Desde el momento en que el avión tocó tierra en Roma, supe que este viaje sería especial. No solo porque estábamos en una de las ciudades más hermosas del mundo, sino porque, por primera vez en años, María y yo viajábamos solos. Sin niños, sin rutinas, sin interrupciones. Solo nosotros dos, como aquella primera vez, cuando nos prometimos amor eterno y nos escapamos al mar en nuestra luna de miel.
El primer día, después de dejar las maletas en el hotel, nos lanzamos a recorrer la ciudad sin mapas ni prisas. Caminamos por calles adoquinadas, envueltos en el murmullo de la historia, con cada esquina revelando una nueva maravilla. La Fontana di Trevi nos recibió con su esplendor, y entre risas, seguimos la tradición: lanzamos una moneda al agua, deseando que este viaje nos regalara momentos inolvidables.
El Coliseo, imponente y eterno, nos recordó que el tiempo deja huellas, pero la grandeza permanece. María me miró y sonrió, como si entendiera lo que yo pensaba: nuestro amor, como aquellas piedras milenarias, había resistido el paso de los años y seguía firme, con nuevas historias que contar.
Las noches en Roma tenían una magia especial. Cenas a la luz de las velas en pequeñas trattorias escondidas, copas de vino tinto brindando por nuestra historia, paseos por el Trastevere con la brisa templada acariciándonos la piel. Nos tomamos de la mano como si fuera la primera vez, redescubriéndonos entre susurros y miradas cómplices.
Uno de los momentos más especiales fue al atardecer, en la escalinata de la Plaza de España.

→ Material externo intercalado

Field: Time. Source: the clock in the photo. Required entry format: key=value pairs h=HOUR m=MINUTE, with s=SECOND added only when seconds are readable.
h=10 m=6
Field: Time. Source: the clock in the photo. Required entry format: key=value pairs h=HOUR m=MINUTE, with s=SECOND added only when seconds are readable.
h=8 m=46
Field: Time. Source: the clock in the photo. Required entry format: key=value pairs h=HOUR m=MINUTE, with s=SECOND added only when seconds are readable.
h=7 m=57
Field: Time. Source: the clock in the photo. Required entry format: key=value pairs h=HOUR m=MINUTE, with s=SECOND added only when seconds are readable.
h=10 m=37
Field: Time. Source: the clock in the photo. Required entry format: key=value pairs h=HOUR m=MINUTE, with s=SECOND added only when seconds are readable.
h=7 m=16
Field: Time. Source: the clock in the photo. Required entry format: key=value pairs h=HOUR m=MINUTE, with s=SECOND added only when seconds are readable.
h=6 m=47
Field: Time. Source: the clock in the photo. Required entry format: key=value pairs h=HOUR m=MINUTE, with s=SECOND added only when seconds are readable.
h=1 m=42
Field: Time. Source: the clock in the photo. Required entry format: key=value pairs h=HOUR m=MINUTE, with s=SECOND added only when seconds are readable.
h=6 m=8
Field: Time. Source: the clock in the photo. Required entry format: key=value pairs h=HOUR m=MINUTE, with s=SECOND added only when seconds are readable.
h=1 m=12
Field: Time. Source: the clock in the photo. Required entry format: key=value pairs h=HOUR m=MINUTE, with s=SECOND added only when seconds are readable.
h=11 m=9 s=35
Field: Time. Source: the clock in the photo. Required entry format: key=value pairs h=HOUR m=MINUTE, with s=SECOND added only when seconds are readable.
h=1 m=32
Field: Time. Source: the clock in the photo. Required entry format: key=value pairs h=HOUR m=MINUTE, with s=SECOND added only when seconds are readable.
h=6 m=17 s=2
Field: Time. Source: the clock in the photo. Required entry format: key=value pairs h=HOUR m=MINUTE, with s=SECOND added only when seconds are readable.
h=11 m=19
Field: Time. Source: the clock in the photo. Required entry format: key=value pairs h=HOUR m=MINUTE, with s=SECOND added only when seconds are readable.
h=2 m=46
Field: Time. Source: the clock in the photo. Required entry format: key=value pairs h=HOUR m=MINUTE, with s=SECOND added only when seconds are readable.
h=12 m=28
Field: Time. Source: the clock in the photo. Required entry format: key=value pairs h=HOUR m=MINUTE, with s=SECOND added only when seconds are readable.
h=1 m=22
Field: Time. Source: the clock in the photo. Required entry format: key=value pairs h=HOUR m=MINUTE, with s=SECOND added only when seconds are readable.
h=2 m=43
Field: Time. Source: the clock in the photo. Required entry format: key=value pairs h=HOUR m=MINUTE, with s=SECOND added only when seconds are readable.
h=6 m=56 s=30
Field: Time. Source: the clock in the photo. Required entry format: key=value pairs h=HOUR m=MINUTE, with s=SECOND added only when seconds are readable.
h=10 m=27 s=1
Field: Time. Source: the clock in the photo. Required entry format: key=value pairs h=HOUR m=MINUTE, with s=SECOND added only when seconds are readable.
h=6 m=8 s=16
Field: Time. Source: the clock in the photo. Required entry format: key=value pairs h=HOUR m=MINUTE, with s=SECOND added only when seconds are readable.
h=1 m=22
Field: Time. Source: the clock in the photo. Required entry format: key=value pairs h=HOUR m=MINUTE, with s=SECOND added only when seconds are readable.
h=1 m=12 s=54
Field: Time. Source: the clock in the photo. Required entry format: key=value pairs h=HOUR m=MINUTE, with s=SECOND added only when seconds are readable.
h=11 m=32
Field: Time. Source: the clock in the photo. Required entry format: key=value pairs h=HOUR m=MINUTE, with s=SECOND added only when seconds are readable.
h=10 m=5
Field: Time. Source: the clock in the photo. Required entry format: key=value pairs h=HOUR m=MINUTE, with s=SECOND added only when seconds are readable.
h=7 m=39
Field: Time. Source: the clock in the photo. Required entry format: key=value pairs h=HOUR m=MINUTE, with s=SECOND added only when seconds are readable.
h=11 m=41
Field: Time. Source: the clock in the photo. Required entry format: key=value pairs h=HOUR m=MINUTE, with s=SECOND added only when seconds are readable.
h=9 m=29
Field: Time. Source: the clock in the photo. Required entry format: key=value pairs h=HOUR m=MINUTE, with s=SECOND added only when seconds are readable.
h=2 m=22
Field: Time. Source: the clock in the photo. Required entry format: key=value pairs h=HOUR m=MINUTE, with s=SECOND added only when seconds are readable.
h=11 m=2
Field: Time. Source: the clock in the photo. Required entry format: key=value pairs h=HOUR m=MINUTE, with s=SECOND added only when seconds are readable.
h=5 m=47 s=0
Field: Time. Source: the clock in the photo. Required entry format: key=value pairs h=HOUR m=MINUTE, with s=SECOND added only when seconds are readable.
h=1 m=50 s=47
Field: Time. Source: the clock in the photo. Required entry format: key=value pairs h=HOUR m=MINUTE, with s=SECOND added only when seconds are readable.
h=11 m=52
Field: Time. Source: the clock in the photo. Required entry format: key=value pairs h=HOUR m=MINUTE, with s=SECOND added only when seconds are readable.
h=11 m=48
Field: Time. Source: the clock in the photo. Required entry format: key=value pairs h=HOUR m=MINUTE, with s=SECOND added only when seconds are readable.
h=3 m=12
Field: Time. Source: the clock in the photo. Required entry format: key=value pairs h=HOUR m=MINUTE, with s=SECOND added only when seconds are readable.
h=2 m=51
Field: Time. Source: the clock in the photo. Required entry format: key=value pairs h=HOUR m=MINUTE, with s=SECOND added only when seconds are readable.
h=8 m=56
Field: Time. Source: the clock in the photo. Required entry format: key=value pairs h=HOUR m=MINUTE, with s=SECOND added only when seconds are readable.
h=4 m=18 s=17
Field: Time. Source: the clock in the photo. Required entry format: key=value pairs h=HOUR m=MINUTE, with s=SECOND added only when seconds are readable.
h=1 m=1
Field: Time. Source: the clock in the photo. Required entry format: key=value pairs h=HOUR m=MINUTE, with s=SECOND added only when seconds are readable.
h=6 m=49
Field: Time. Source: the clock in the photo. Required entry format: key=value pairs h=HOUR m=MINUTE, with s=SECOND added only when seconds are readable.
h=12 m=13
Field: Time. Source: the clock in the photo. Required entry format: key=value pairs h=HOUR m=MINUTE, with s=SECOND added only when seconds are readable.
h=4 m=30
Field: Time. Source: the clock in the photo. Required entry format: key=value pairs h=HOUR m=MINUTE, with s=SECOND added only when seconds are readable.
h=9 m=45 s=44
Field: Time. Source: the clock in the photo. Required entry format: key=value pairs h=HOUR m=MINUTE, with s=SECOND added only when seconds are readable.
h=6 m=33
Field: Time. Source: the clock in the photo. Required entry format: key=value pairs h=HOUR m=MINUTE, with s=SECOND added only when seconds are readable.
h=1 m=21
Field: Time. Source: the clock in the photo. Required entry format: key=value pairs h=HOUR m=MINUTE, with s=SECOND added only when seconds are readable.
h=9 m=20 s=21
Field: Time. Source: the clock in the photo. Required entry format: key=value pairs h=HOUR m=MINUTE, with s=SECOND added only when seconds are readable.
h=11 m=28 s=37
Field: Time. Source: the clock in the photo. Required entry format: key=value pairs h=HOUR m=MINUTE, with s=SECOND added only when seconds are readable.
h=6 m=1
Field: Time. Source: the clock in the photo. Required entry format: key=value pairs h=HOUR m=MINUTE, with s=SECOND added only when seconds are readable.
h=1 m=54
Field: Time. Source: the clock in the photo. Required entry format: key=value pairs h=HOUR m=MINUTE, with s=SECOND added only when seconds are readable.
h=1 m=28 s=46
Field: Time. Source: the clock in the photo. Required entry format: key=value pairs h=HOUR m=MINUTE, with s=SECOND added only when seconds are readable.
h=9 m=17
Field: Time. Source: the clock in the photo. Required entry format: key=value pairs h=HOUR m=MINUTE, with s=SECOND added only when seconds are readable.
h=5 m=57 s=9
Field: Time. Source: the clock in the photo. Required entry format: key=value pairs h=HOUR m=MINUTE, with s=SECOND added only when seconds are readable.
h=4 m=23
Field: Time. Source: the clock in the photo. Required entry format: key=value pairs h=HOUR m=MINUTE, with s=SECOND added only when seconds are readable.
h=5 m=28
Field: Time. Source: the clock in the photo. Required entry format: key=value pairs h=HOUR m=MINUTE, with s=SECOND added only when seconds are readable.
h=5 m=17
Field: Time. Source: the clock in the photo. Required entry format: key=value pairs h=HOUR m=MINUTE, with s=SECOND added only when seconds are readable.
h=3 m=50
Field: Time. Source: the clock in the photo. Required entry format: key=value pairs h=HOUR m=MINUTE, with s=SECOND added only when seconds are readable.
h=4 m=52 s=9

Sentados allí, con el cielo pintado de tonos dorados y el sonido lejano de un violinista callejero, entendimos que este viaje no era solo turismo, era un reencuentro. Un recordatorio de que, entre la vorágine del día a día, aún éramos aquellos dos enamorados que un día soñaron con recorrer el mundo juntos.
Cuando llegó la hora de regresar, nos llevamos más que fotos y souvenirs. Nos llevamos la certeza de que, a pesar del tiempo, del trabajo, de los hijos y de la rutina, siempre podemos volver a encontrarnos. Porque el amor, como Roma, es eterno.